Indeed, the Cajuns are 9-1 in search of the program’s first successive double-digit-win seasons after going 11-3 last season.

The Roadrunners are 7-4 and looking for the program’s first bowl win with offensive coordinator Barry Lunney serving as the interim head coach.

“I think it’s going to be about us playing with effort, toughness, discipline, really good fundamentals, I think we’ve got to communicate well and we’ve got to go in and be tough-minded and have the same resolve we’ve had this year,” Napier said. “Expect this thing to be a four-quarter game. We’ve got a lot of respect for UTSA certainly having a lot more time to study them.

“They’ve got an identity, a blueprint and a plan to win. That’s very evident in all three phases.”

Traylor said he’s been preaching 'the triangle' all week in practice … known by others as 'the process.' Traylor’s triangle is essentially three core beliefs — physical defense, running the ball and playing great special teams.

“When you run the ball tough, it sends a mindset,” Traylor said. “It’s a physical, mental mindset this team will not go away. In the fourth quarter, they’re still going to be pounding on us.

“We say it all the time, a champion has the ability to play one play longer than his opponent. At some point, everybody quits. Can we push off our quitting point longer than the other team? That’s what defines what a champion really is.”

Those two philosophies play out in different ways personnel-wise.
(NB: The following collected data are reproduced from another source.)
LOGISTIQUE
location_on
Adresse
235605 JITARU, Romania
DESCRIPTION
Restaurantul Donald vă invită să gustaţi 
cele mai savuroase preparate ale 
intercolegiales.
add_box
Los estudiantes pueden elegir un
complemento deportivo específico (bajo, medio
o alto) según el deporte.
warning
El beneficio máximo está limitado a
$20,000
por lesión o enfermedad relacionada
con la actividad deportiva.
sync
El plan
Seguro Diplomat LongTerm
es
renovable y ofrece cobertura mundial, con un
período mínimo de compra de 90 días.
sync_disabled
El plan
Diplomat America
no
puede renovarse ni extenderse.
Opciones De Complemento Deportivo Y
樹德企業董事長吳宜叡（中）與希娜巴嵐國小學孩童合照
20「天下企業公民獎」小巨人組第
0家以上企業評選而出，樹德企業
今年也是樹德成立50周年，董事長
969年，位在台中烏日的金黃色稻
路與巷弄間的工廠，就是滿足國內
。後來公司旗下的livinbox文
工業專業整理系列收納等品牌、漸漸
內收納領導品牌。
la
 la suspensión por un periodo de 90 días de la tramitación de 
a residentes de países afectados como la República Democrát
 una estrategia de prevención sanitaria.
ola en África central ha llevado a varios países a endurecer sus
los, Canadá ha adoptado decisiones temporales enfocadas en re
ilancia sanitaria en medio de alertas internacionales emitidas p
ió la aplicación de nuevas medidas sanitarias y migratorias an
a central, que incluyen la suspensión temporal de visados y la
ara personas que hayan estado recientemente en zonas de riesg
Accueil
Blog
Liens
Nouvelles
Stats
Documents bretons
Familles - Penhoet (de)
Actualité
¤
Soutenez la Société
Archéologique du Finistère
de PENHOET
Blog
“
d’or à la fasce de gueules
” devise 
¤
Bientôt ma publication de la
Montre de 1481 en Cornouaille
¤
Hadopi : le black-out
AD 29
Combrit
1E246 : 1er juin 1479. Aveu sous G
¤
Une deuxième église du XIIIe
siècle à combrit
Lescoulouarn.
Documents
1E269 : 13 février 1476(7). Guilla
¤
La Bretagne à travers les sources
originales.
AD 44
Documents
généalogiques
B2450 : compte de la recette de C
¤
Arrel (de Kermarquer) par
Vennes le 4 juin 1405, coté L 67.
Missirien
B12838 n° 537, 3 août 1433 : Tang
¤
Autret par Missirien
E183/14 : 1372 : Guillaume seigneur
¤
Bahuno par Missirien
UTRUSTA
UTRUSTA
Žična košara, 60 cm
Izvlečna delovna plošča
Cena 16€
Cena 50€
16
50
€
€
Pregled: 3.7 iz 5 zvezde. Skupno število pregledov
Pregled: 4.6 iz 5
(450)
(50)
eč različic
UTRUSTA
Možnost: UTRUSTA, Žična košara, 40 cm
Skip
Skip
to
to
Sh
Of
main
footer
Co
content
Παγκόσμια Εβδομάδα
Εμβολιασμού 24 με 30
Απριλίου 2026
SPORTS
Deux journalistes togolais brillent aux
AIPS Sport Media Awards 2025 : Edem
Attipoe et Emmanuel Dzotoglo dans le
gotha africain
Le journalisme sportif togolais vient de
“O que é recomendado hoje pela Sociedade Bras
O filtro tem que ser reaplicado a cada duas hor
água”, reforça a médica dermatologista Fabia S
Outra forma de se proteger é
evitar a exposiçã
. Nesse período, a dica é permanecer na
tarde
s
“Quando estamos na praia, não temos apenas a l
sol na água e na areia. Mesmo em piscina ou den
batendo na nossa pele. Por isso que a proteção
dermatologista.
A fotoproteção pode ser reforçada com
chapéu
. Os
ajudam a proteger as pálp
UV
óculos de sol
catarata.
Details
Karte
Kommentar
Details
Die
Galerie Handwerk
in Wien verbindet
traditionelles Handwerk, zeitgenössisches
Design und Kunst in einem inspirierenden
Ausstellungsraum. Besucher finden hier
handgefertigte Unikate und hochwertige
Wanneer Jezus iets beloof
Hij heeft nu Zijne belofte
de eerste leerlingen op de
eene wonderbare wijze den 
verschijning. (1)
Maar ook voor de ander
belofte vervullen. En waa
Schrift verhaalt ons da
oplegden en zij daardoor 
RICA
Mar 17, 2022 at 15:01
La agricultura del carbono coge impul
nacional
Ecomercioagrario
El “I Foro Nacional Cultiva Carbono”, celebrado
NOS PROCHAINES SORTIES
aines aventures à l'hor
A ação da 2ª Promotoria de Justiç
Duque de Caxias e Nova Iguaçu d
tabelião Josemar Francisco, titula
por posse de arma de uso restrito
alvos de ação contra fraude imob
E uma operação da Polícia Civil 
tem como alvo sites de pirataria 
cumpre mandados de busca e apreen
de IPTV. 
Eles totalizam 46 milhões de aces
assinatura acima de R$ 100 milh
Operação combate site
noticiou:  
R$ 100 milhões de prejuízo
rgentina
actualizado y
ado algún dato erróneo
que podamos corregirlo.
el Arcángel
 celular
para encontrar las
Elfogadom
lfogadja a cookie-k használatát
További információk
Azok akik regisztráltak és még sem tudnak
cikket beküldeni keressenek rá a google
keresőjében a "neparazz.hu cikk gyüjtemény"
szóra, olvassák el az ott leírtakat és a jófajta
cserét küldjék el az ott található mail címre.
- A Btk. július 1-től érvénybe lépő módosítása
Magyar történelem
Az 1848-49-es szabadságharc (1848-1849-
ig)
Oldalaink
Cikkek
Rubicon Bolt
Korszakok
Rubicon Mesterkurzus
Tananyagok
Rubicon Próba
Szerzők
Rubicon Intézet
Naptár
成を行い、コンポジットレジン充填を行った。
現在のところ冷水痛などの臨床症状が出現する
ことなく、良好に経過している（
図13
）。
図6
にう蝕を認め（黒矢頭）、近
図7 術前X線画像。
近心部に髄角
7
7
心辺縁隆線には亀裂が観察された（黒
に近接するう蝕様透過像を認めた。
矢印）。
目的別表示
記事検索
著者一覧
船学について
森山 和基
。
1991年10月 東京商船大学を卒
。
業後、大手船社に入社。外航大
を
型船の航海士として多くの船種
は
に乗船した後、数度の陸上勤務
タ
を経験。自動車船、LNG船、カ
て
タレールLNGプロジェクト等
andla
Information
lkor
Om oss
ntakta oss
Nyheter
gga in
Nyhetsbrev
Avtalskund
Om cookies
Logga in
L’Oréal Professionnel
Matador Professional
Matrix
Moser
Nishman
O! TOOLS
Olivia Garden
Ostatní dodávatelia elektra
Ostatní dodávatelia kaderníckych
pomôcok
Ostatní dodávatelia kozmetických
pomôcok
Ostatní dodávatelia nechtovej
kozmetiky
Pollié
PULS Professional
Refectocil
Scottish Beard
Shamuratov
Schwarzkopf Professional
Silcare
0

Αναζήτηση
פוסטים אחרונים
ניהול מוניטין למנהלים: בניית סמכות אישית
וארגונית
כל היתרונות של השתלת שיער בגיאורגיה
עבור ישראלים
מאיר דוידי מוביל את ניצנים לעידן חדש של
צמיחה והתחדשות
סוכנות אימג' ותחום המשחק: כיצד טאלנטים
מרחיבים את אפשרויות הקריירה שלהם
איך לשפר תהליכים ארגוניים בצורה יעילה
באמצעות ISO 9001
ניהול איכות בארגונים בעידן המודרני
For the Roadrunners, it starts with sophomore running back and Conference USA Player of the Year Sincere McCormick, who is the nation’s second-leading rusher with 1,345 yards and 11 scores on 226 carries.

For the record, Iowa State’s Breece Hall is the leading rusher with 1,436. UL’s defense limited Hall to 106 yards on 20 carries in the season opener.

“It couldn’t happen to a more humble young man,” Traylor said. “If you watch us practice, there’s no way in the world you would pick that he’s the conference player of the year, because he practices so hard. You would think he’d be over there with his helmet and shoulder pads off getting ready for the ball club … that’s not Sincere McCormick. He works his tail off every day, every day. He is the epitome of what our culture is all about.”

McCormick, who rushed for 251 yards in the last game vs. North Texas, quickly got UL’s attention.

“Big, physical and has finishing speed, which I think makes him unique,” Napier said. “Overall, they’re committed to the run game, they’ve got a good back and he’s had a lot of success. There’s no question here that a big part of the game is you’ve got to be ready from a mindset standpoint to win the line of scrimmage, play well on the edge and the secondary has to tackle well when he (McCormick) does get loose.”

UTSA also features a dual-threat quarterback in Frank Harris, who has thrown for 1,422 yards and 10 touchdowns and run for 437 more and eight scores.

“This guy is a dynamic athlete that can make plays with his feet,” Napier said. “It’ll be part of the game, part of the variables in terms of execution and winning and we certainly have worked hard on it.

“When you’re playing these guys, it’s a big part of the formula to win the game. All areas in the read game, his ability to escape, extend and scramble.”

The matchup also features two top-notch special teams units. UL’s Chris Smith is among the nation’s top kickoff return specialists with a 27.2-yard average and two scores, while UTSA sports a kicker in Hunter Duplessis (16-of-18 on FGs) and punter in Lucas Dean with the fourth-best average nationally (46.3).

“They’ve got great specialist players,” Napier said. “I think they’re playing with effort. Overall, they’ve got good team speed. I think they’re a physical team, a tough team, so the combination of those things make them good in the kicking game.

“We certainly take pride in that part of our team and it’ll be one of the critical matchups in the game.”

Both teams are coming off long layoffs. UTSA hasn’t played since Nov. 28, while the Cajuns last played at Appalachian State on Dec. 4.

“It’s a fine line,” Traylor said. “Having a fresh team, guys with a good mindset, healthy at the risk of maybe not being as sharp and not as conditioned. We were really playing great football at the end there in November. We were hitting our stride.

“It’s just a fine line we’re all having to balance right now.”

The Roadrunners were originally going to play SMU in the Frisco Bowl last Saturday, but that game was canceled. Meanwhile, the Cajuns planned on playing at Coastal Carolina in the Sun Belt title game, but that game was also canceled.

“We’re ready to play,” Smith said. “We’ve moved on past the Coastal Carolina game. It is what it is. We’re getting ready for UTSA. They’re a pretty good team.

“They’ve won four out of five. They’re ready to play. We’re going to their home state, so they’re going to be focused and we’ve got to be just as focused as them to get ready to play one last game.”